トランプメン 〜異世界で道化師プレイをつづけた結果、大変なことになったその男の末路〜 作:山下敬雄
船員たちの威勢の良い掛け声と、足音、デッキブラシの音が進む廊下の天井に鳴り響く。まるで今船内を歩く、この船の偉大なる船長の耳に聞かせるように、船員たちはまだ熱心に働いているようだ。
そんな清掃中の戦米丸のデッキを降り、同じような階段を三つ降った先──。
ゲストの美楚羅が行きつき案内されたそこは、とても海上に浮かぶ船内の施設とは思えない。そんな大浴場と呼ぶに相応しい広壮な空間が、彼の眼前にはひろがっていた。
ここの浴場の湯は元は濾過した海水であるが、マジックポールと呼ばれる船の帆柱から放射される魔熱を利用し、現在ちょうど良い温度に温められているようだ。
この世界ガライヤの船舶には欠かせない、魔力を効率よく船の動力源に変えるマジックポール。その太い大黒柱を三つも大型船の戦米丸は有しているからこそ、こういった贅沢な大浴場を沸かし稼働することも可能なのだ。
貸切の浴場を遠慮なく頂くことになったゲストの美楚羅。彼はさっそく一人、立ち込める白き湯煙のなか、浸かる湯船の淵で自身のギフトを見つめ直していた。
「決して血を捧げずに魔力の制御だけで、これを正しく扱えるようになること。それがあの方から頂いた裏のお題……」
三つに束ねた黒髪が、それぞれ海蛇のように湯の中を蛇行し泳いでいく。美楚羅は毛先に付けた三つの銀の髪飾りを器用に操り、Uターンさせ自分の手元へと集めた。

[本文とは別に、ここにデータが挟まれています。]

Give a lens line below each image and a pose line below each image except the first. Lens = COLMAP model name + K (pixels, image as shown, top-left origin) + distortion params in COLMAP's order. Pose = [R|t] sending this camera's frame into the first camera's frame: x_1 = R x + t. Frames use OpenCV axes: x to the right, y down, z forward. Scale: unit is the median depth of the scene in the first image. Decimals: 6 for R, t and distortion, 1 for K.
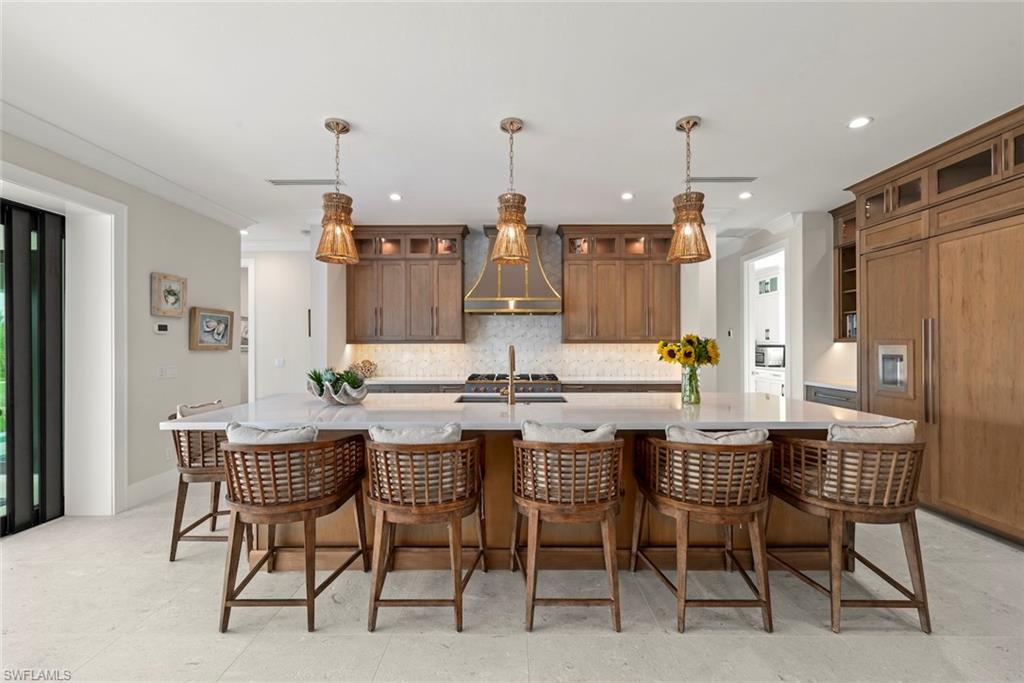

「改善した魔力操作の流れを試したところ、三つまでは血の供物を無しでも操れる。しかし、この頂いた八つ目の髪飾り……果たして今の僕にそこまで扱え切れるかどうか……。血粧髪飾りの代償を踏み倒すなんて、随分と先のことを考えているのですねあの方は……ははっ」
外した銀の髪飾りを三つ、そして新たに手に入れた黒い髪飾りを、両手で掬う器に浮かべる。
これで計八つ。美楚羅は特別な髪飾りを所持している。だが、実戦で試したのは七つまで。それも羅黄師範の許可がなければ扱う事を禁じられていた諸刃の剣と言える物。
彼の両腕には幾つもの傷跡がある。改めてそれは未熟者の証であると言われているように、美楚羅は思わずにはいられなかった。
血を捧げずに己の魔力のみで八頭の蛇を御するのは、やはり並大抵の難易度でないことを美楚羅は思い知る。
「はぁ……おっといけない。イチゴさんの溜息を止めると言っておいて、僕がついているようでは、ははは」
思わずつきそうになった溜息を、喉の奥へと飲み干してみせるように引っ込める。
美楚羅が一人、師範譲りの豪快な笑い声を真似して響かせていると──。
白い湯煙に紛れ現れた、女の如きシルエットが、近くの湯の中に長い両足を一つ一つ沈めていった。
ゆっくりとかきあげるブラウンの髪。一糸纏わぬその姿は、先ほどまで彼をこの自慢の浴場に案内していた女船長、カタリナ・ゴルドン本人であった。